» **TEXTO DE LECTURA**
----------

Y cuidado: cuando La Güera (como otros personajes de Francisco Martín Moreno) empieza a contar en serio podría sospecharse que antes de querer platicar sobre sus romances tenía ganas de escribir una reseña o de a tiro un ensayo sobre la historia de México. Hace rato estábamos en el vórtice del relato, pero todavía no salimos de él. Por un lado, Iturbide fue designado presidente de la regencia y Generalísimo del Ejército. Por otro, La Güera escribió una carta “inventándole a Ana un amante”, gracias a la cual ésta fue recluida en un convento por órdenes de la Santa Inquisición.
“¡Claro –presume La Güera– que hice bien mi trabajo!… ¡Claro que nos deshicimos de ella! ¡Claro que el desfile del Ejército Trigarante pasó enfrente de mi casa e Iturbide se apeó, cortó la rosa y me la entregó junto con la pluma de su sombrero! ¡Claro que cumplió su palabra!”…

¿Un emperador divorciado?

Por más que Iturbide cabildeó, los jerarcas católicos le dijeron que por nada lo iban a divorciar. Lo mismo le pasó a La Güera: “De la misma manera en que uno a uno visitaron mi casa, mi salón, mi comedor y mi cama, uno a uno me hablaron de la imposibilidad de tener a un emperador divorciado”…
“Con el tiempo” y siempre en el centro del escenario histórico, La Güera comprendería que los jerarcas le temían a ella, “por mis antecedentes revolucionarios al lado de Allende y de Hidalgo”, porque “no sería una emperatriz confiable para la defensa de sus intereses” y porque “yo sabía demasiado de ellos…”
Esto echaba abajo el plan imperial de La Güera. Ana, “la idiota” Ana sería la consorte coronada. Pero para La Güera los problemas apenas empezaban.

----------

» **CONJUNTO DE DATOS**
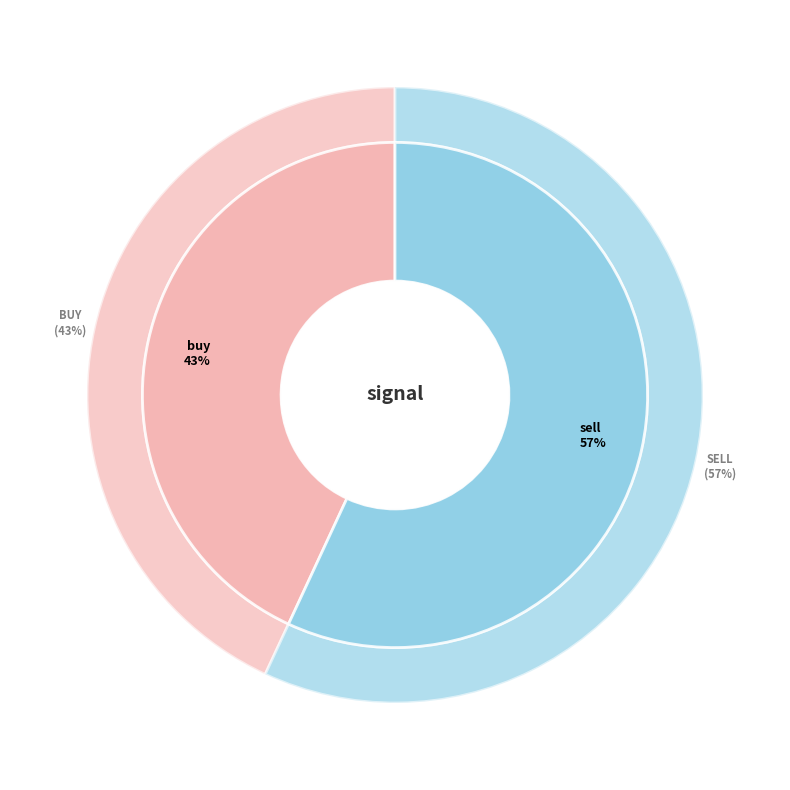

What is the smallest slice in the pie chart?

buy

----------

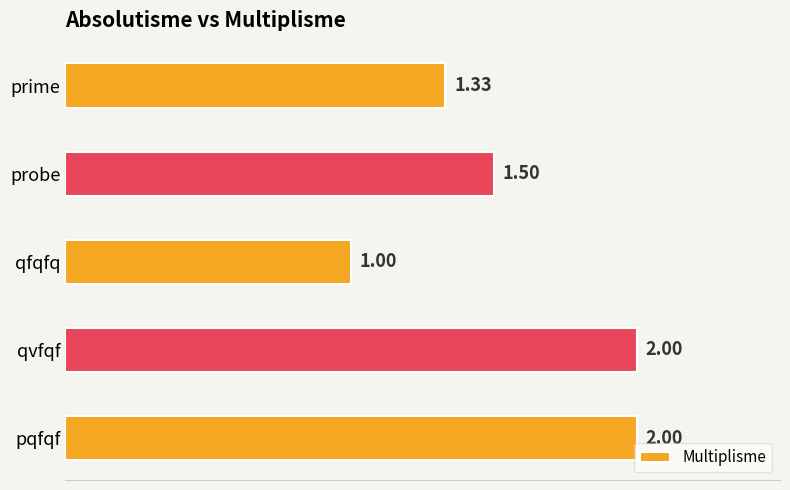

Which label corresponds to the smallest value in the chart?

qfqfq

----------

» **TAREAS PROPUESTAS**
**1.** Cambia "carta" por "misiva" y copia de nuevo el fragmento del texto sobre La Güera comprendido entre "Y cuidado: cuando" y "la Santa Inquisición.", ambos incluidos.
**2.** Retoma el texto sobre La Güera e Iturbide y escribe su continuación a partir del punto en que termina.

» **SOLUCIONES**
**1.**
Y cuidado: cuando La Güera (como otros personajes de Francisco Martín Moreno) empieza a contar en serio podría sospecharse que antes de querer platicar sobre sus romances tenía ganas de escribir una reseña o de a tiro un ensayo sobre la historia de México. Hace rato estábamos en el vórtice del relato, pero todavía no salimos de él. Por un lado, Iturbide fue designado presidente de la regencia y Generalísimo del Ejército. Por otro, La Güera escribió una misiva “inventándole a Ana un amante”, gracias a la cual ésta fue recluida en un convento por órdenes de la Santa Inquisición.

**2.**
Un duro golpe

Ante la imposibilidad del divorcio, ella empieza a ver a Agustín como un traidor. Le reprocha su cobardía para “plantear nuestro asunto” y que ya no la atendiera. Por ahí sale algo sobre la madura edad de La Güera y más reproches, hasta que, al mencionar a “alguna mujer joven”, Agustín se incomodó demasiado. La sospecha se mantuvo y su comprobación fue un golpe muy duro para La Güera.
Sería la propia esposa de Agustín quien iría a contarle cómo descubrió a su marido haciendo el amor con una jovencita “en el propio Palacio de los Virreyes”. Esa jovencita era María Antonia, la tercera hija de La Güera Rodríguez.
Esa vez La Güera le dijo a Agustín que si llegaba a ser emperador, “lo serás por mí y lo sabes muy bien, por más que quieras negarlo”. “–Siempre cobraste los favores –contestó (él) haciendo mención a mi pasado e insinuando que yo era una puta”. Y ahí se rompió una taza: “Mi futuro político se había arruinado”, dice La Güera. “Ya veríamos el suyo…”, advierte.

Generalísimo de mar y tierra

Juan O’Donojú muere después de haber cumplido “con la misión de consolidar la independencia, a pesar de ser un enviado de la corona española”. Sube a la silla Pérez, el obispo de Puebla, “el gran defensor de los fueros y bienes conquistados a sangre y fuego, chantajes, extorsiones, timos y coacciones”, que firma el Acta de Independencia con Iturbide, Matías Monteagudo, sin faltar marqueses, condes y arzobispos.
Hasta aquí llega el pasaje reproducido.